I look to the man walking beside me, to one of
them
who have hounded me since childhood. He draws my attention with the same revulsion and fascination a hornet does when it lands on my arm. I see the
both
of him; the man’s younger self walks like a grey shadow within the man’s present self. Like all of
them
, the one who accosts me is a pale, slovenly old shit, paunchy from knowing the world from what he can grasp and consume. The man reeks of his own past.


And you’re cruel
,” he adds. I see past his worn denim jacket, his dashiki straining to cover his gut, and his kente head wear and glimpse the young man he had been when this city and what he understood to be the world had been indisputably his. I taste his hatred of me mingled with his stink.

The man’s shadowy, younger self wears a fringed jacket of suede and a wide-brimmed hat. It looks as if the man’s older self has eaten his younger self, as if his own youth were yet another thing to be taken in to nourish him. A rose-coloured newspaper is tucked under the man’s arm; his younger self carries the
Berkeley Barb
in the same way.

In the late afternoon, I step into twilight, into the dusk that made up the flesh of the men I glimpsed from the past. It is the dusk in which I am deaf—the wordless non-present in which past and future blur and bleed.
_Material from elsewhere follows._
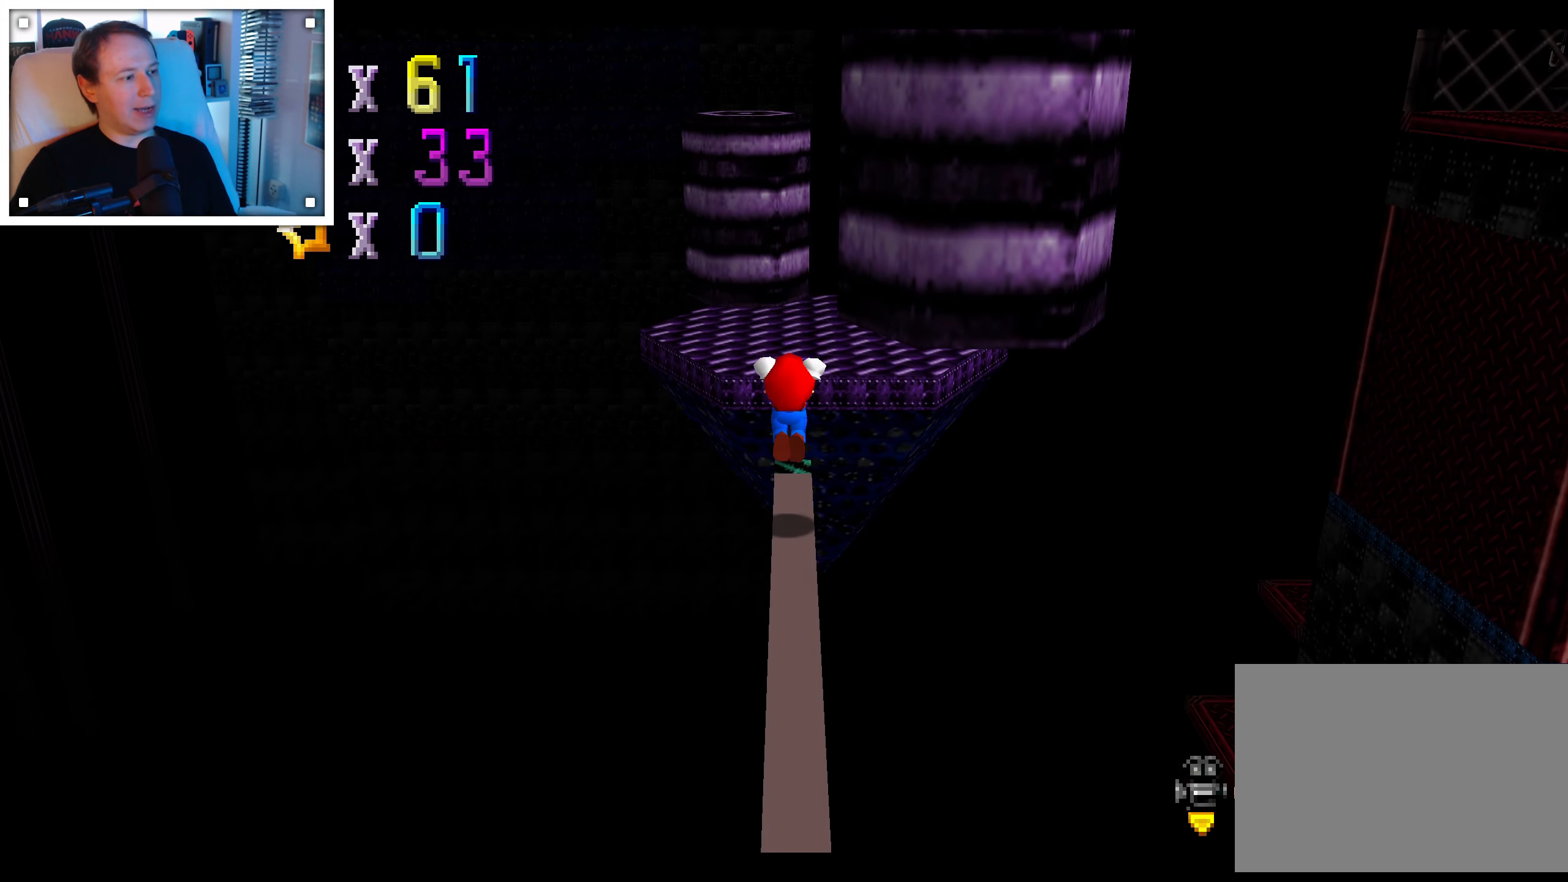
{"dt_ms": 500, "buttons": [], "left_stick": "up", "right_stick": "center", "events": [[484, "A", "up"]]}
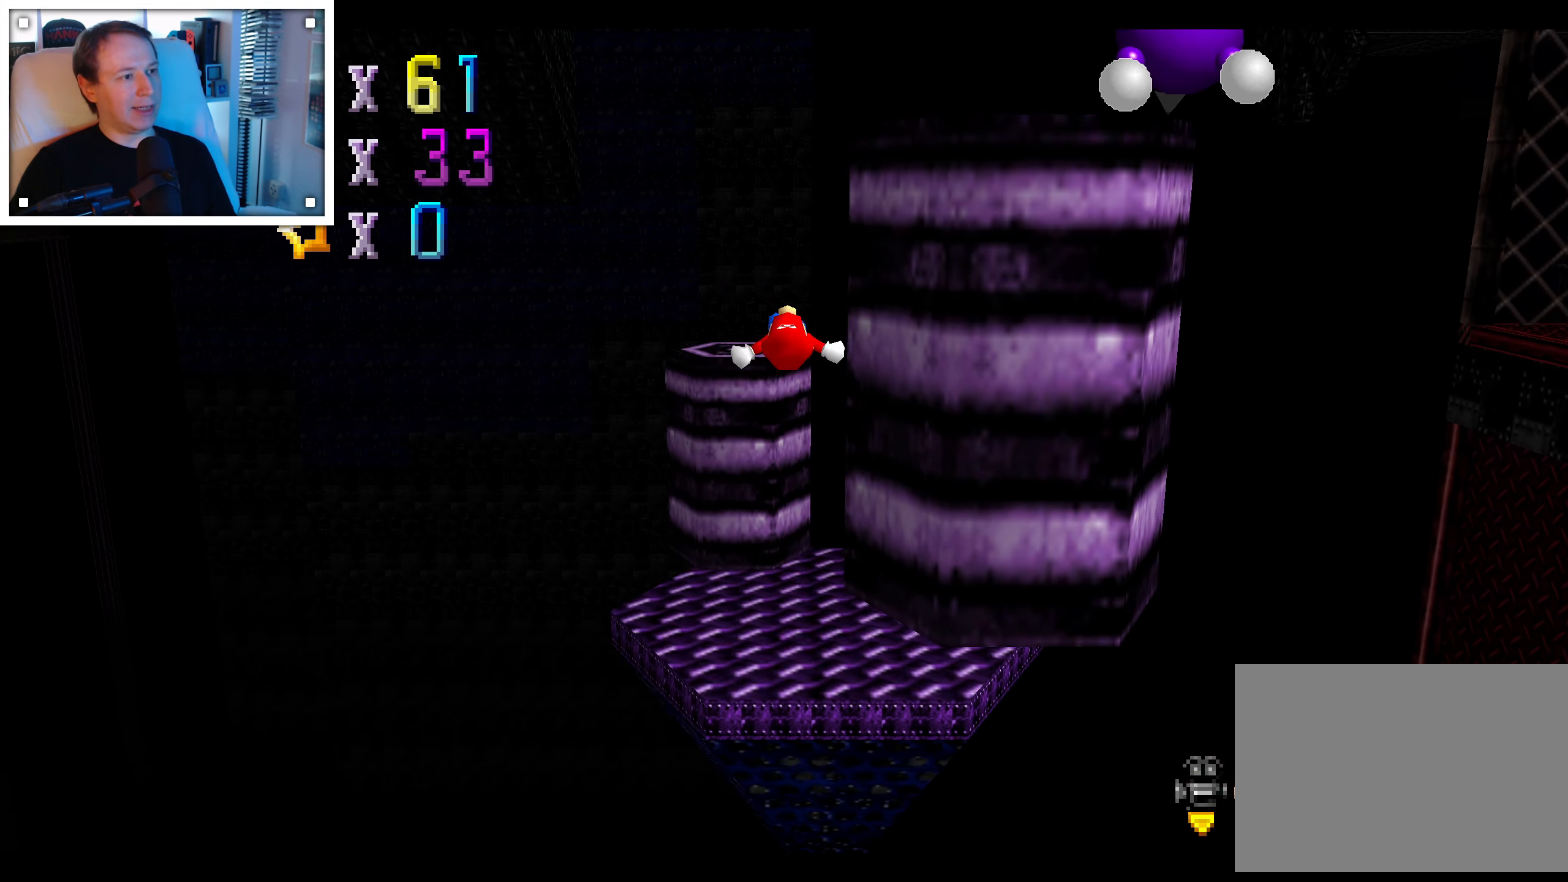
{"dt_ms": 500, "buttons": [], "left_stick": "down", "right_stick": "center", "events": [[67, "left_stick", "center"], [217, "left_stick", "down-right"], [467, "left_stick", "down"]]}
I find safety there, as the old bastard spews forth his prattle. I walk miles to where I will take the bus that will bring me to the Waterfront where Marie’s showing and remembrance will be. In my chosen deafness, the words of the man’s present self, designed to erode my will, are dim as words heard through a thick stone wall; the words of his past self are purely silent. I don’t know why he . . . why
they
. . . now forsake their program of stealth and city-hidden harassment.